The water came to just above her knees, deeper than she’d thought. Looks were deceptive, even in pretty vales. She climbed the other bank and slipped her wet feet into her flip-flops before taking to the road again.
And next thing she knew, she was standing in a beautiful wild garden, before a house that was truly something from a fantasy. Not that it was made from gingerbread. Not that it was grand. It wasn’t the slightest bit grand. In fact, it was small in scale, like a toy house that had grown up but never really made it into full-blown adulthood. A Munchkin house. There was one gable above a tiny porch with a shed roof held up by pillars to either side of a door that had once been blue. The green roof was dappled with moss and patched here and there, the porch tilted drunkenly forward, and one of the three steps had rotted away. The clapboard was in serious need of paint. It was a dingy white, but it glowed in the west-leaning sun and the windows to either side of the front door gleamed like mirrors reflecting trees and sky. Despite its grungy hide, the house looked far from deserted. It looked loved and welcoming.
For maybe the first time in her life, she blessed her father. He’d finally come through. He had abandoned her when she was scarcely two, and she had hated him for years before bothering to get to know him.

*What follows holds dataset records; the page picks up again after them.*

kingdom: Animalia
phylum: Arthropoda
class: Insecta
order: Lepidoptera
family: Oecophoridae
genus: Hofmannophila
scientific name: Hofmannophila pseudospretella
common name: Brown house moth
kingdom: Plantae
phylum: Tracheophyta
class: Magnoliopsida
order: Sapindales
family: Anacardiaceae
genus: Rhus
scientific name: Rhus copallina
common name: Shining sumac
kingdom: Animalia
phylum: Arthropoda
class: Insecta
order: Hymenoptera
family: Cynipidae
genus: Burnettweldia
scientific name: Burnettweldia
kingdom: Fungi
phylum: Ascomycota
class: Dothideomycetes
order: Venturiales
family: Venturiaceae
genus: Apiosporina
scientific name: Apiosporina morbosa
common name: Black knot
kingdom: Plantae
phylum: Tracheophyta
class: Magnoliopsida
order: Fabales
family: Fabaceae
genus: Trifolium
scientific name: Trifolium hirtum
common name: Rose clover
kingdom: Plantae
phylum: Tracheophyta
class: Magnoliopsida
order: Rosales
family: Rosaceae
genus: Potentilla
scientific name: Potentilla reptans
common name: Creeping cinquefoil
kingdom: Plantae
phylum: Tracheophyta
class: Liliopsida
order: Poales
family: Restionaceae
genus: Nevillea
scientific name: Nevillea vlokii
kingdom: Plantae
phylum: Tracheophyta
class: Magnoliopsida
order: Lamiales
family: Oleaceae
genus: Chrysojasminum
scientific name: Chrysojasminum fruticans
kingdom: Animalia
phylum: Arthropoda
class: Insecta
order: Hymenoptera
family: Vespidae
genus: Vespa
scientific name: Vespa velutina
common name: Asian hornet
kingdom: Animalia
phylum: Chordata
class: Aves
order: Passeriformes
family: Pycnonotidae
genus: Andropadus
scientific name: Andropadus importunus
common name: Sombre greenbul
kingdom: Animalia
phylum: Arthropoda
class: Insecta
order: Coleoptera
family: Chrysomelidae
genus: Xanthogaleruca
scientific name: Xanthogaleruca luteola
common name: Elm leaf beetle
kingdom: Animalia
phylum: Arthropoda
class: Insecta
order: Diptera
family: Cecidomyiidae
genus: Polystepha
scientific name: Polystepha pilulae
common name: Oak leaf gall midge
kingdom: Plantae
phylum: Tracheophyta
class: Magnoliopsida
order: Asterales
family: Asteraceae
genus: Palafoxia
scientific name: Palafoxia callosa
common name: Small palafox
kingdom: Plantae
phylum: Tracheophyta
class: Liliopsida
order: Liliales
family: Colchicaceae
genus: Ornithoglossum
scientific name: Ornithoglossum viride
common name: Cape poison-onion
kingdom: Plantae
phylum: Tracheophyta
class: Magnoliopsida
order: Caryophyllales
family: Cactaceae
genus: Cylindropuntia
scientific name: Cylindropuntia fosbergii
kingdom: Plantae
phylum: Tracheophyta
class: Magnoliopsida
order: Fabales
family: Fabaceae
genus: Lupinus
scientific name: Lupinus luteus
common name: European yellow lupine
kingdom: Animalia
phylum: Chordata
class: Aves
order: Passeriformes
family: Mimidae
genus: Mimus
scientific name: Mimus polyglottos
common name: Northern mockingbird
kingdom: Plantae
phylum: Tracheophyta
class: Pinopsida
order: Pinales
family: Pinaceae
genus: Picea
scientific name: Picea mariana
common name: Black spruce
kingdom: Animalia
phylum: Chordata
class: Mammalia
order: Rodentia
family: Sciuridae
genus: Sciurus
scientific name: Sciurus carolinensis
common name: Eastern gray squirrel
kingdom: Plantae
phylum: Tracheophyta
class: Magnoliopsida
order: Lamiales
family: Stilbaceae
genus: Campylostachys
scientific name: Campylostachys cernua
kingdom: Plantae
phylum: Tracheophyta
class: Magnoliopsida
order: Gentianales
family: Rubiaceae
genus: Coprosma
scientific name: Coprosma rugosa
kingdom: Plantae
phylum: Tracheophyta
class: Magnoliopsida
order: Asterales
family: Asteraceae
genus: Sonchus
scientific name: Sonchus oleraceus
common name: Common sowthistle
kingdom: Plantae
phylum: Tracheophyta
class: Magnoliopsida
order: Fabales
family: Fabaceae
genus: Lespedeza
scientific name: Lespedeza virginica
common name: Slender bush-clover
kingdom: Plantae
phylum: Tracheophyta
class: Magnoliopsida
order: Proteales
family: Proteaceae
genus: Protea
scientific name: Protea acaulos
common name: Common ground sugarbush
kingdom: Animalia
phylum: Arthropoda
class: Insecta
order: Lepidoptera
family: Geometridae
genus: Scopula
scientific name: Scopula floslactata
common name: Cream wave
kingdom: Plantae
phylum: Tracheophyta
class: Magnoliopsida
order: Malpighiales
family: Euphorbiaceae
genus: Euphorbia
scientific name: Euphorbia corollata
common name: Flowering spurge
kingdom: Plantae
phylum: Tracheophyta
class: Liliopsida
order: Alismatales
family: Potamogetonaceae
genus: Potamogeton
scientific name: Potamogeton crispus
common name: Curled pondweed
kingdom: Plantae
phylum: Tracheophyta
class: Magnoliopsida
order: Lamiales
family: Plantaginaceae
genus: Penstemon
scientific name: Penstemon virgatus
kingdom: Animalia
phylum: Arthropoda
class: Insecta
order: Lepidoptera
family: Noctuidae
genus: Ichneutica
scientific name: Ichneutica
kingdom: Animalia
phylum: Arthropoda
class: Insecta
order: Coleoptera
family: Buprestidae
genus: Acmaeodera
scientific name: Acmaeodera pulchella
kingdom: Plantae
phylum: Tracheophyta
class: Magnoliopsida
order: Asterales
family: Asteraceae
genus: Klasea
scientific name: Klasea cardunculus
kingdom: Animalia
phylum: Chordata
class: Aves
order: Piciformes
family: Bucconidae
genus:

And, yes, she was hungry and road weary and she needed desperately to find a bathroom, but for one moment she forgave her father everything.
The plinth under the left-hand column contained a secret drawer in which she found a little tin key box. Yes! Her father had not been here in over twenty years, and the key was just where he said it would be.
She carefully climbed the steps—what was left of them—to the front porch, which was slippery with rot. The flooring bent under her weight.
“All those potato chips,” she muttered. She’d work it all off. She imagined herself in a sky-blue do-rag and yellow Oshkosh overalls, with little Disney bluebirds circling her head as if she was some kind of Snow White, returning the cottage to its pristine comic-book self. She would whistle while she worked. Or not. She had never really gotten the hang of whistling.